Introduction
Alors que la Russie s’enlise dans la guerre en Ukraine, son orientation stratégique bascule de plus en plus à l’Est. Privée de débouchés occidentaux, elle se tourne vers son grand voisin chinois, qui semble prêt à soutenir Moscou à court terme… mais pour mieux en tirer profit à long terme. La dépendance croissante de la Russie vis-à-vis de la Chine pourrait bien se solder par une influence décisive, voire une mainmise progressive sur l’Extrême-Orient russe, une région immense, riche en ressources mais sous-peuplée et historiquement contestée.
1. Une région sous-peuplée et convoitée
L’Extrême-Orient russe couvre plus de 6 millions de km² mais compte moins de 6 millions d’habitants. Face à lui, la Chine aligne 110 millions d’habitants dans ses provinces frontalières. Depuis deux décennies, les entreprises chinoises investissent dans les forêts, les terres agricoles et les mines de la région. Des contrats de location de terres sur 50 à 99 ans sont signalés, ainsi que des flux migratoires discrets mais constants.
2. La guerre, catalyseur de la dépendance
Depuis 2022, la Russie est acculée par les sanctions occidentales. Elle vend son pétrole et son gaz à prix cassé à la Chine, signe des contrats commerciaux inégaux, et dépend des technologies chinoises pour maintenir son industrie militaire. Cette relation asymétrique transforme la Russie en fournisseur docile de matières premières et en débouché obligé pour les exportations chinoises.
3. Une domination douce mais systémique
La Chine n’a pas besoin d’envahir l’Est russe : elle y déploie ses entreprises, ses normes, ses infrastructures et ses travailleurs.
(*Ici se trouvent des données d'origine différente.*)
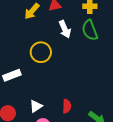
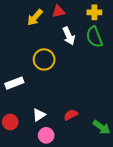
red semicircle: (67, 106) -> (71, 115), turned -120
Les villes frontalières russes comme Blagovechtchensk ressemblent de plus en plus à des villes chinoises en miniature. La population locale, vieillissante, est souvent résignée ou pragmatique face à cette domination économique. Si la Russie implosait, Pékin pourrait invoquer la stabilité régionale pour y étendre formellement sa tutelle.
Encadré historique : du traité de Nertchinsk à la perte du fleuve Amour
Le traité de Nertchinsk (1689), premier traité signé entre la Russie et la Chine des Qing, fixait une frontière provisoire favorable aux Chinois. Mais en 1858, profitant de la faiblesse de l’Empire Qing face aux puissances occidentales, la Russie impose la rétrocession de l’Amour à travers le traité d’Aïgoun, puis celui de Pékin (1860). Aujourd’hui encore, cette perte reste un traumatisme dans l’historiographie chinoise, source de revendications implicites ou de revanche douce.
Conclusion
La Russie, en croyant s’éloigner de l’Occident, s’est volontairement placée dans l’orbite d’une Chine patiente, rationnelle et stratège. L’Extrême-Orient russe, longtemps oublié par Moscou, devient peu à peu une extension fonctionnelle du projet chinois. Ce glissement n’est pas une annexion armée, mais une colonisation par contrat, investissement et dépendance. Une conquête moderne, sans bruit, mais aux effets potentiellement irréversibles.